Every email that appears in my inbox seems to hang out there from a great distance as if it is performing an act of satire. Let us imagine that your mind is capable of completing tasks without laughing at the absurdity of how working sequentially is just another turn on the hamster wheel.

I have signed a thousand online petitions to stop the pipeline and to hold Congress accountable. I have called my representatives and other people's representatives in states across the country. I have felt every tiny additional injury--the daily struggles of needing four new tires, the receipt to be submitted for some healthcare thing, the argument at home or the illness--to be massive ice floes. I question my own ability to navigate. I question my own ability to metaphor: look, ice floes--an artifact that may soon be of the past.

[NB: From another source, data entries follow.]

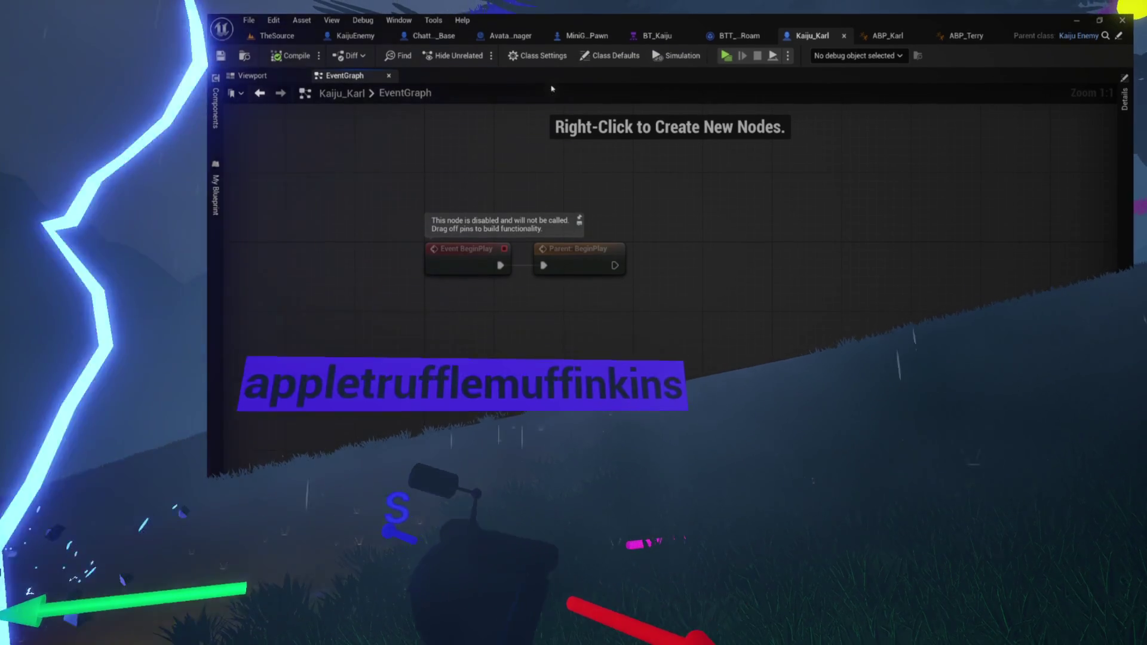
{"action": "left_click", "coordinate": [740, 35]}
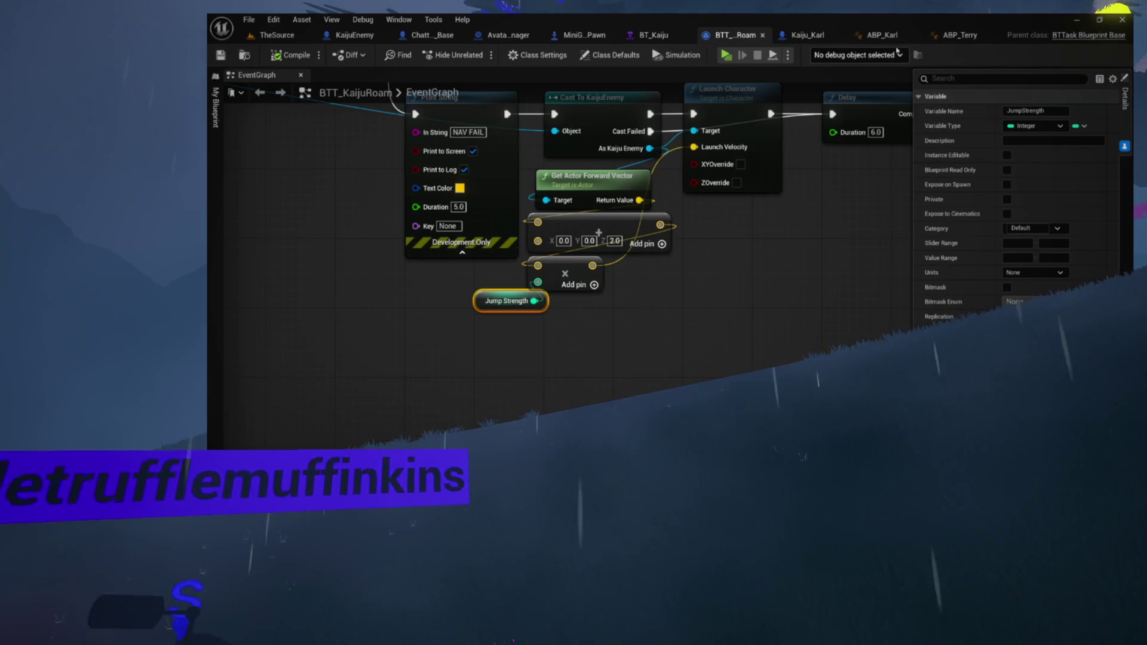
{"action": "left_click", "coordinate": [760, 36]}
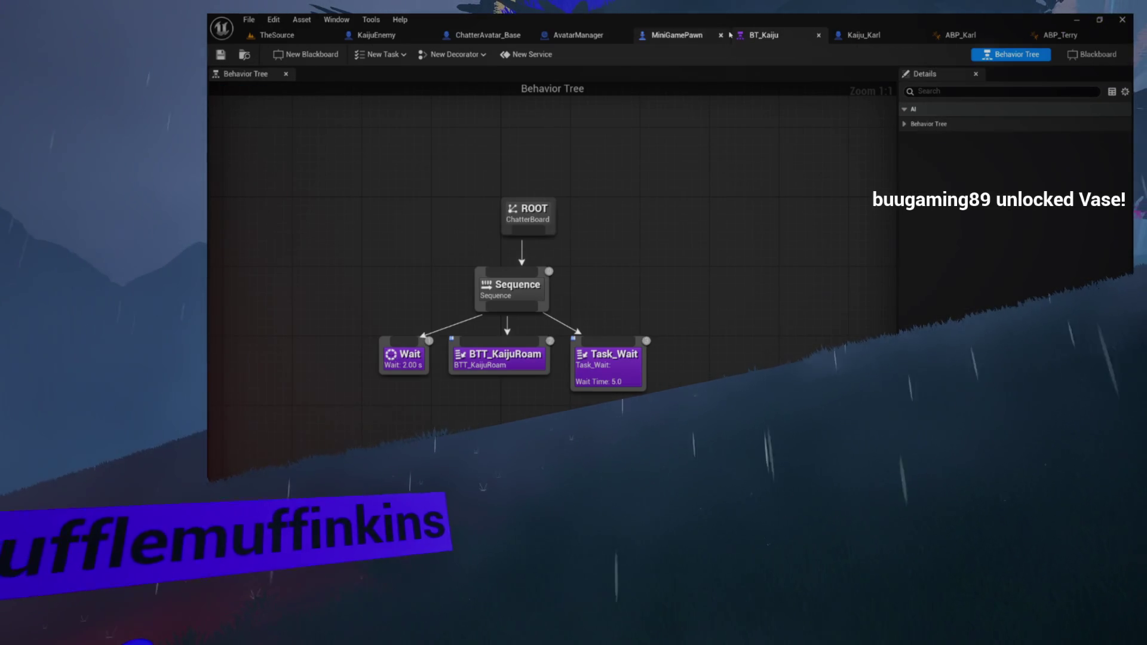
{"action": "left_click", "coordinate": [722, 36]}
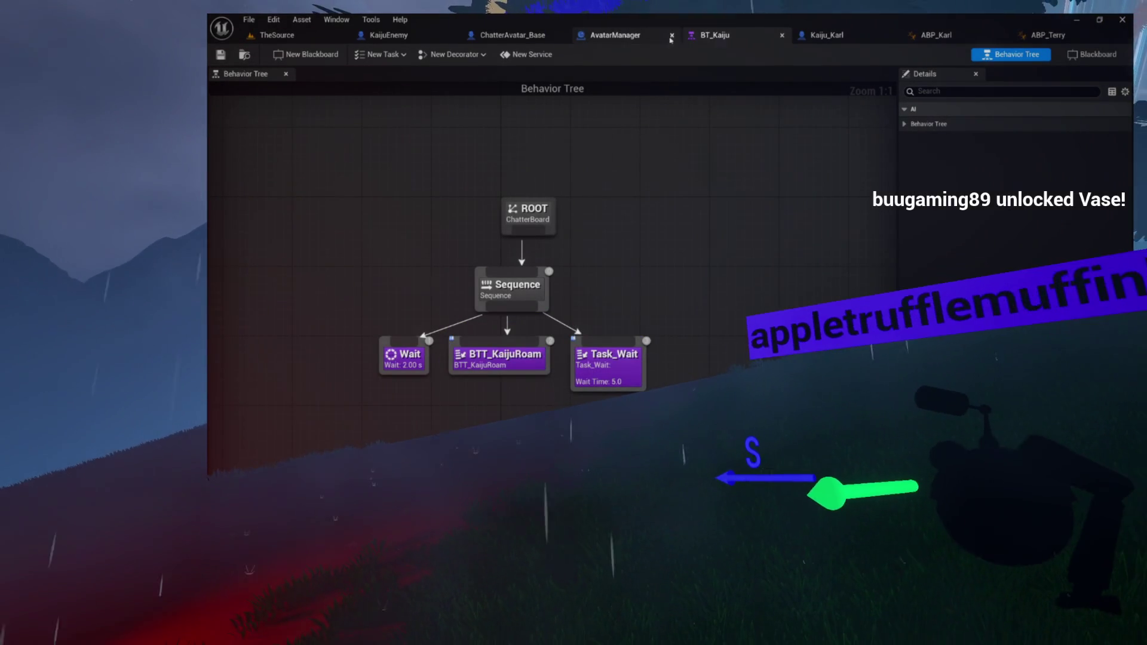
{"action": "left_click", "coordinate": [668, 36]}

I feel the need to offer to myself and others a semblance of the peach stone we have gained, and all I can do is think in colors. I am hanging onto the number of votes for HRC as a talisman that good people are everywhere. I am hanging onto the sense that the stone under my tongue will tell me where to go.

"Yes, I know, she was not perfect." This ache--this is what we have to do. We have to bow down in this new world and say this constantly about ourselves. "Yes, I know, we are so flawed." Noir, eighties, Gunny Sax dresses and big hair and the Brat Pack. My sense of a Midwestern winter that would never end.

I cannot think sequentially, these days. I am using my to-do list as a ladder. I am crying as an errand because it is a way to reconnect to my heart. I am done with being somebody else's idea of a revolutionary and am willing to discover what my own vision looks like. I am noir, I am edged in dark, I have the peach pit under my tongue, and I will not take the know-it-all droning from any direction. I have the peach pit now, and I will guard it, and it will tell me where to go.